My tolerance never went back to square one when I stopped for 1.5 years but it did drop a bit. However it raised back to the old levels within 2 or 3 weeks tops. It sucks. As others have said opiates have lost their magic because I can't afford to take enough to get high. It's sad.
 
Kenaz said:
One problem, I think, is that there are a couple of different things going on under the rubric "tolerance." First you have the physical tolerance, i.e. the biochemical changes which require increasing dosages to get the same effect. Then you have a psychological tolerance, for lack of a better word. Your body becomes accustomed to some of the negative effects which plagued you during your first experiments with the drug: you are better able to handle the nausea etc. because you expect it, and you may even be able to tune it out altogether. This allows you to use increasing dosages of the drug -- and if you're chasing euphoria rather than pain relief, it's highly likely that you will do just that.

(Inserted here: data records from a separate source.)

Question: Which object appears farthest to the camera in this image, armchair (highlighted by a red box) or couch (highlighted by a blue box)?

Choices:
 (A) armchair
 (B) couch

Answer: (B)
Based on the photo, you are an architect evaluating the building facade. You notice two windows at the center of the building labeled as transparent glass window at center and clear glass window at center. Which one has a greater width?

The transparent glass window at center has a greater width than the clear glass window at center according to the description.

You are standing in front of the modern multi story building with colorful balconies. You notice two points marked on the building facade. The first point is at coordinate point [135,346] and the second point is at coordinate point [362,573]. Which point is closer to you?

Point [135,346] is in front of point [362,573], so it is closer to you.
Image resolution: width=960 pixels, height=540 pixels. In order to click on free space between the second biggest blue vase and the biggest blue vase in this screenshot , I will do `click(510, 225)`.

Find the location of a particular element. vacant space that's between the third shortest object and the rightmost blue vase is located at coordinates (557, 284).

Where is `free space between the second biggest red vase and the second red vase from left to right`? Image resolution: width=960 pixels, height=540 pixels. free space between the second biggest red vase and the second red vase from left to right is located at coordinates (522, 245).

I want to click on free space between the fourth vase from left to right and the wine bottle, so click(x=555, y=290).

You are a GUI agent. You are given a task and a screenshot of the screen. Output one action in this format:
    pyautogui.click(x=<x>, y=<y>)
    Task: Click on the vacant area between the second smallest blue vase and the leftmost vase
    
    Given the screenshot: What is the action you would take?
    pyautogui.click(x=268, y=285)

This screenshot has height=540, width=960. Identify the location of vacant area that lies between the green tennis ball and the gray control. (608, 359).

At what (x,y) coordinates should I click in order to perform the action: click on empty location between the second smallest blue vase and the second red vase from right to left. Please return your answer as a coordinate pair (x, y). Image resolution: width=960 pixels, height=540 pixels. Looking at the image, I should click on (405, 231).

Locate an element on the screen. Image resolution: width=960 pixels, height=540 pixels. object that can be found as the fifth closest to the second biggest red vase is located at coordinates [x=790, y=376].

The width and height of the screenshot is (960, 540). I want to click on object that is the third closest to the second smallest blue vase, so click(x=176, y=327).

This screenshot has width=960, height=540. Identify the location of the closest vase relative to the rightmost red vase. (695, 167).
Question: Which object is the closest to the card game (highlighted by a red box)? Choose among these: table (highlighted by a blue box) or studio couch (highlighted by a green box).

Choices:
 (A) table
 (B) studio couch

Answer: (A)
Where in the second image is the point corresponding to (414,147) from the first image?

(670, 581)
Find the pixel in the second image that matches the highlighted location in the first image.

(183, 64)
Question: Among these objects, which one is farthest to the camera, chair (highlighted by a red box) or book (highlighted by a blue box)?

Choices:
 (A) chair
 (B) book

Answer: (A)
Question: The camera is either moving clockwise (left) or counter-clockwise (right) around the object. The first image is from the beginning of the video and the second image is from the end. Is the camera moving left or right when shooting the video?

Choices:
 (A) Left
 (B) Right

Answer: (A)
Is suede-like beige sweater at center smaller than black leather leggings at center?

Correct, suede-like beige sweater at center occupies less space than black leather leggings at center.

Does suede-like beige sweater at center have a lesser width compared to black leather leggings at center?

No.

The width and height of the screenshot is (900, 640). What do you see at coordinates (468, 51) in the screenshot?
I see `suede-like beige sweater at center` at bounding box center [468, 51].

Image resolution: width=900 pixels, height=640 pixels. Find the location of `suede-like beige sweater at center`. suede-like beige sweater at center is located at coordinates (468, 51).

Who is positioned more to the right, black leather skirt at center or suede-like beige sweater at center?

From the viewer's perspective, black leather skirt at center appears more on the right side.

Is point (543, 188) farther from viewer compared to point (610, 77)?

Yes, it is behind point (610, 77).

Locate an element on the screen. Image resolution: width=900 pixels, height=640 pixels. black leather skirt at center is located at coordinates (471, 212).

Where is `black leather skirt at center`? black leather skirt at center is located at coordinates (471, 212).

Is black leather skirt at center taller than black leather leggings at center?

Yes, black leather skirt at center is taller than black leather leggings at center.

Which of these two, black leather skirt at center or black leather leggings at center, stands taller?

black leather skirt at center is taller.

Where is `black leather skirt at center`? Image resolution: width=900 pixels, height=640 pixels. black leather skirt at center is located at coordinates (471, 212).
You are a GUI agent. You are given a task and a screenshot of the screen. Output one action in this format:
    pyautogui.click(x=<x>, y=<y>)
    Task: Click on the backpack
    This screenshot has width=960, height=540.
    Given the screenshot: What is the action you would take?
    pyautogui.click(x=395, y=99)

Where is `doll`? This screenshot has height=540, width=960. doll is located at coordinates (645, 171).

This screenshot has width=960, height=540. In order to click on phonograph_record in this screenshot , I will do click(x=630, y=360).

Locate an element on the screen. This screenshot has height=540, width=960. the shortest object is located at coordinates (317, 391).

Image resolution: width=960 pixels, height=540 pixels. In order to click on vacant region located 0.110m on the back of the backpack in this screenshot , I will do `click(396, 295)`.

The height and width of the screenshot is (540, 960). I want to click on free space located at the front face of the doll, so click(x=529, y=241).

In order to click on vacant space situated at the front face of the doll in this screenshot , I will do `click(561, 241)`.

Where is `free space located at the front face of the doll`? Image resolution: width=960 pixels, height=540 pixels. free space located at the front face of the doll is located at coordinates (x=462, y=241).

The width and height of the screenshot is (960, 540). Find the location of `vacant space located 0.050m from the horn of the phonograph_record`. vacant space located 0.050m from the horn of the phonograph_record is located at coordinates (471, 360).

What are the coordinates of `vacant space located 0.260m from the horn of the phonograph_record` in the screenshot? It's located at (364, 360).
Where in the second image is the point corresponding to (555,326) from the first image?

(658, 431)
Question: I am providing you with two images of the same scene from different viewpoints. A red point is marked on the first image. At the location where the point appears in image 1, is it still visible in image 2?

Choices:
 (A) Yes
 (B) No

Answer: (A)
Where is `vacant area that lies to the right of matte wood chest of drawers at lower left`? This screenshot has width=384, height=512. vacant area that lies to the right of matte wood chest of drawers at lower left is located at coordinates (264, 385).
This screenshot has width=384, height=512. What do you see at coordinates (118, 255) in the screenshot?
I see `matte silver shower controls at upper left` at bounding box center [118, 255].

The physical tolerance goes away: I'm not so sure the psychological tolerance does. Once you've become accustomed to X amount of euphoria, you'll have a hard time settling for anything less than X + ... and so a $10 shot is never going to feel to a regular user the way it does to a newbie, physical tolerance be damned.
Good post. Most people think tolerance is just physical, when in fact it is not. The psychological aspect plays a big part IMO.

Also, once you've been addicted for a long enough time(1+ year daily), even if you stop for a few years, once you pick up using again, your tolerance will increase a lot faster than it originally did. Damn that was a long sentence!
 
phrozen said:
Good post. Most people think tolerance is just physical, when in fact it is not. The psychological aspect plays a big part IMO.

Also, once you've been addicted for a long enough time(1+ year daily), even if you stop for a few years, once you pick up using again, your tolerance will increase a lot faster than it originally did. Damn that was a long sentence!

which to me suggests there is some kind of permanent tolerance. the fact that your body so easily readjusts to the presence of the drug makes me think your body somehow "remembers" how to metabolize it.

also, on the notion of psychological tolerance, i think the term is somewhat misleading.

i mean, i think you could split it up even further and actually say there are different kinds of psychological tolerance but only kind is purely psychological. the others are due to neurochemical changes. true psychological tolerance would be you simply becoming used to the drug, just like you can become used to any other feeling and it doesn't feel as strong anymore. but another aspect which also contributes to the fact that drugs don't feel the same over time is that your brain is responding differently physiologically, which results is psychological differences.
 
Opiate tolerance for me never seems to go down, although I have only taken a few months off. But even after say 3 months, my tolerance has not gone down much, it has gone down though, just not by a whole lot. And then when I start using again, it goes up faster than before and with in no time I am back to where I left off. Now, if you took years off I think eventually your body would go back to almost normal, though I don't think you would be the same as you were before you started. I think that once you have had a habit or a tolerance, if you use again, no matter how long the break, your tolerance will come back with a vengance.